In what is believed to be the first gig economy case to be fully decided on the merits, Grubhub has beaten back a labor lawsuit filed by one of its former drivers.
In a court opinion released Thursday by US Magistrate Judge Jacqueline Scott Corley, "the Court finds that Grubhub has satisfied its burden of showing that Mr. Lawson was properly classified as an independent contractor."
Both sides had agreed that Judge Corley, rather than a jury, would decide the case in her San Francisco federal courtroom.
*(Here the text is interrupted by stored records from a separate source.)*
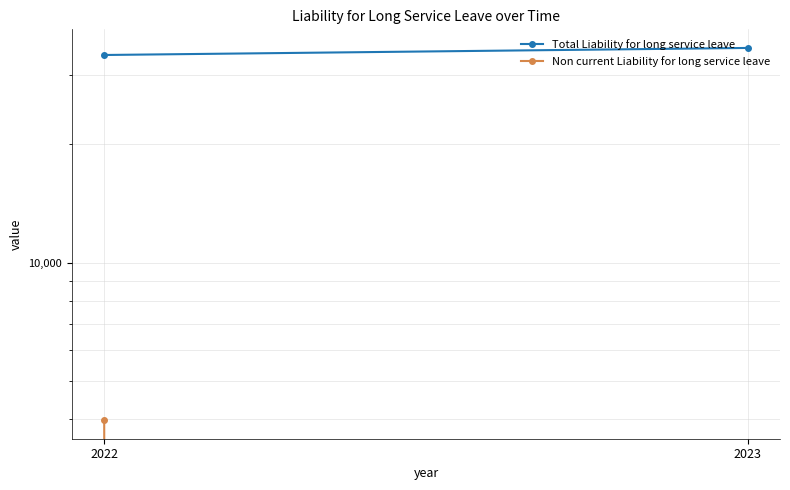

Reading left to right, what are all the values shown in this chart?

Total Liability for long service leave: 2022=33663	2023=35080
Non current Liability for long service leave: 2022=3983	2023=0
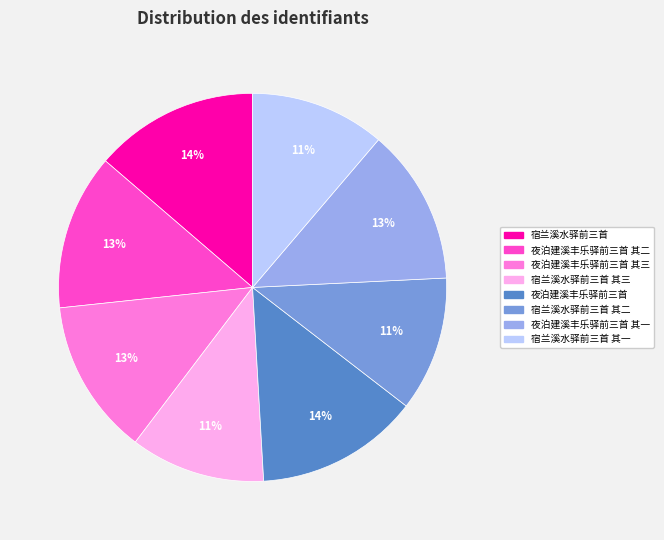

To the nearest percent, what is the average slice percentage?

12%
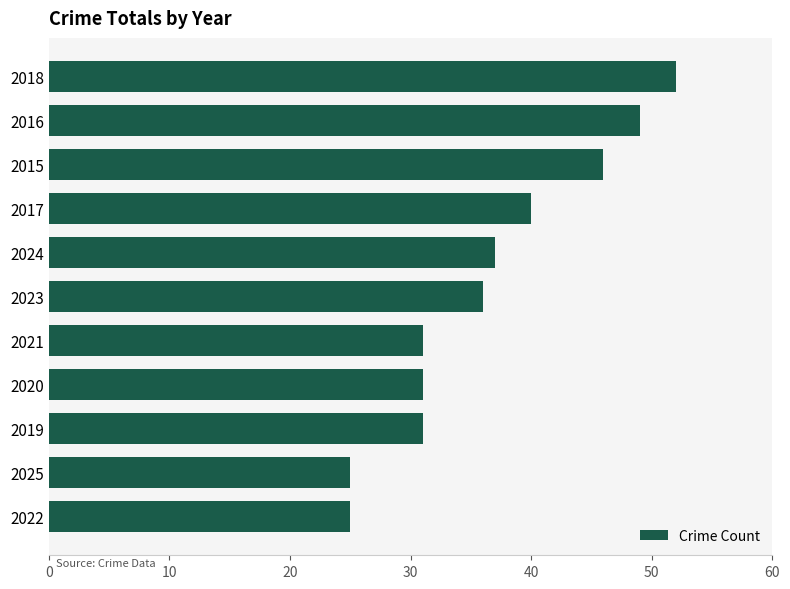

What is the average value?

37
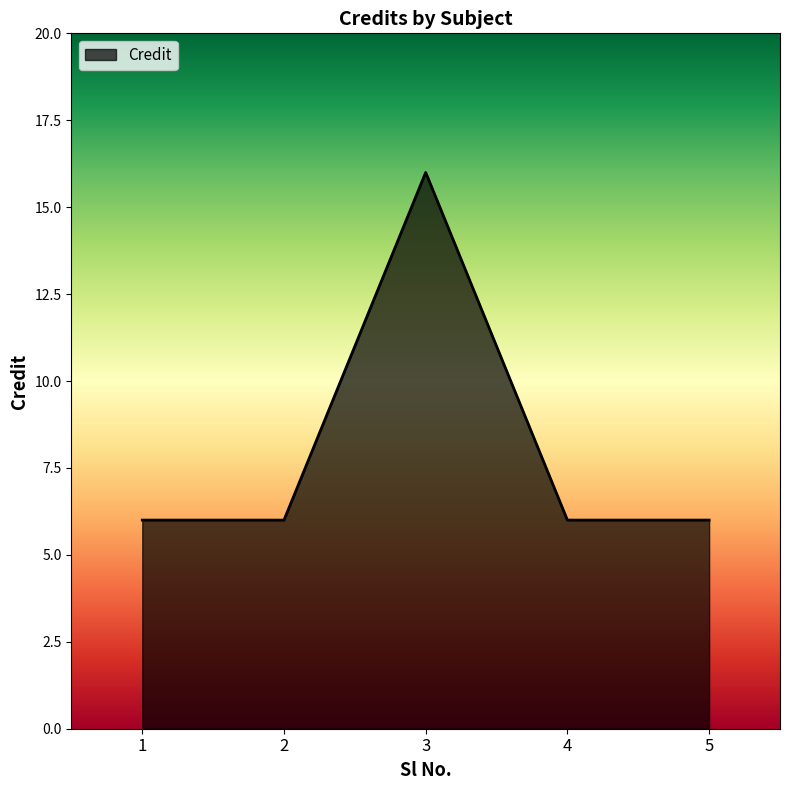

What value does the data have at 1, to the nearest 5?

5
She heard closing arguments in late October 2017.
[...] Part of what may have doomed Lawson's own case was that, in Judge Corley's estimation, in addition to working for other gig economy companies while simultaneously working for Grubhub, he was fundamentally "not credible."
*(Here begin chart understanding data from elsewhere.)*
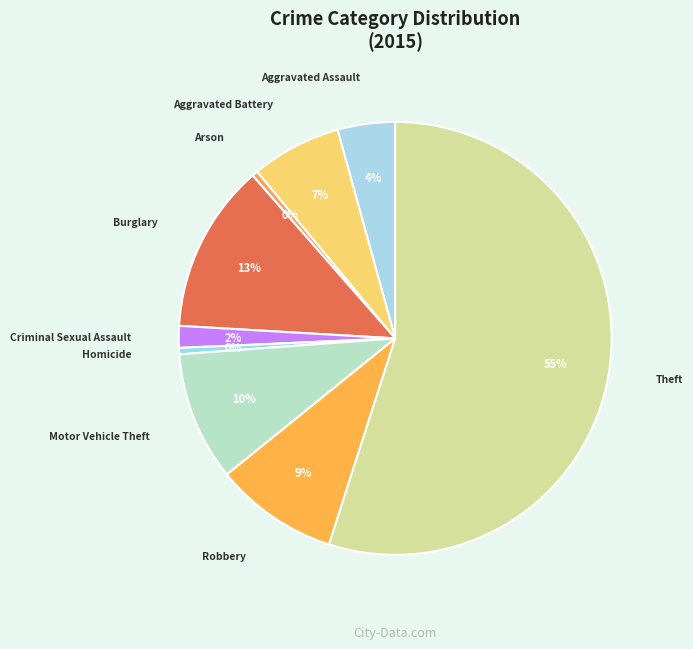

Which slice is the largest?

Theft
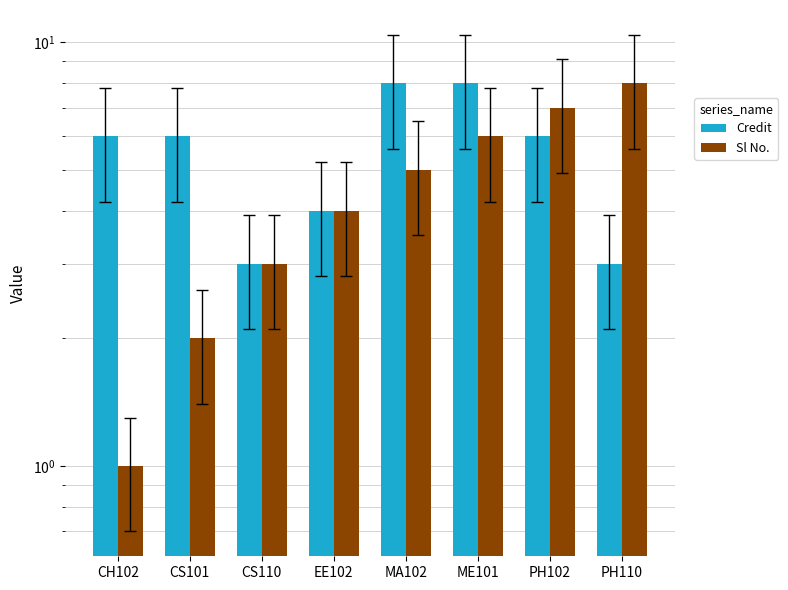

Between PH110 and MA102, which is larger?

MA102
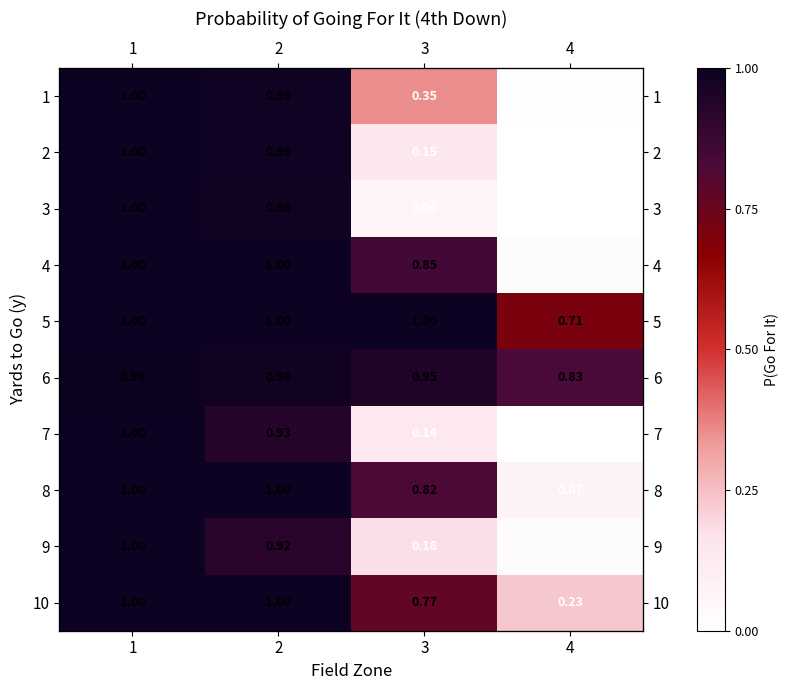

Which category has the lowest value in the 8 series?

4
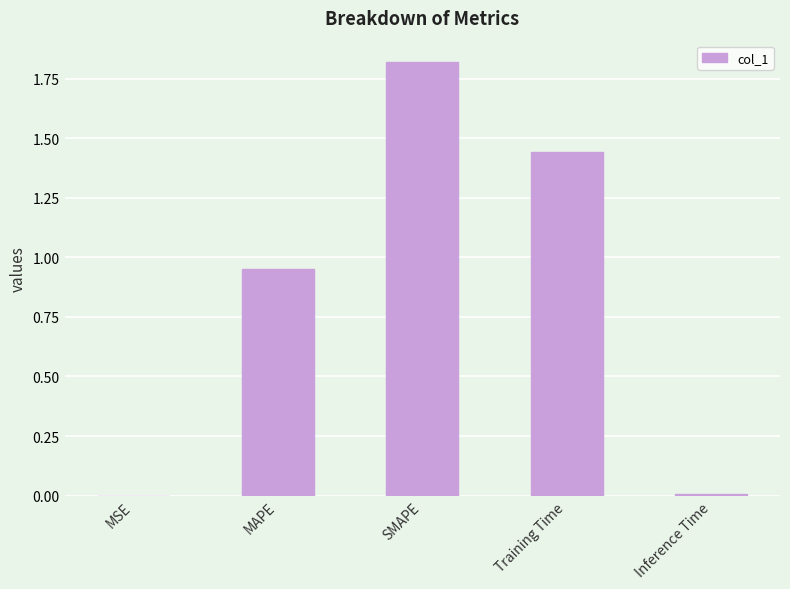

True or false: the data shows 0.0 at MSE.

True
[...] Lawson, by his own admission, "gamed the app" by scheduling himself for a work shift (a "block" in company parlance) but received few, if any, actual delivery orders by putting his phone in airplane mode, among other tactics.
"Mr. Lawson's claimed ignorance of his dishonest conduct is not credible," Judge Corley wrote. "Mr. Lawson would remember if after he filed this lawsuit against Grubhub he cheated Grubhub. If he had not moved his smart phone to airplane mode, intentionally toggled available late, or deliberately engaged in other conduct to get paid for doing nothing he would have denied doing so at trial. But he did not."
[...] Michael LeRoy, a professor of labor law at the University of Illinois at Urbana-Champaign, told Ars that the case has "limited precedential value."
"Going forward," he emailed, "lawyers who bring these types of lawsuits should have reservations about pushing too far or long with a plaintiff who can be shown to cheat and who gives sworn deposition or trial testimony that is not credible."
(Score: 2) by hemocyanin on Sunday February 11 2018, @07:18PM (3 children)
How is signing up for a block of time for gigs, and then being unavailable to receive the gigs, gaming the system? If he didn't get a gig, he didn't get paid or did they pay a flat rate for being available? This is not explained her in the TFA.
(Score: 4, Informative) by Whoever on Sunday February 11 2018, @07:29PM (2 children)
Had he been classified as an employee, he would have been paid for those shifts (blocks) that he had scheduled himself for.
(Score: 2, Insightful) by frojack on Sunday February 11 2018, @11:47PM (1 child)
Not if he was unavailable to work.
Even salaried people can't sneak out and sleep in the store room and expect no consequences when found out.
No, you are mistaken. I've always had this sig.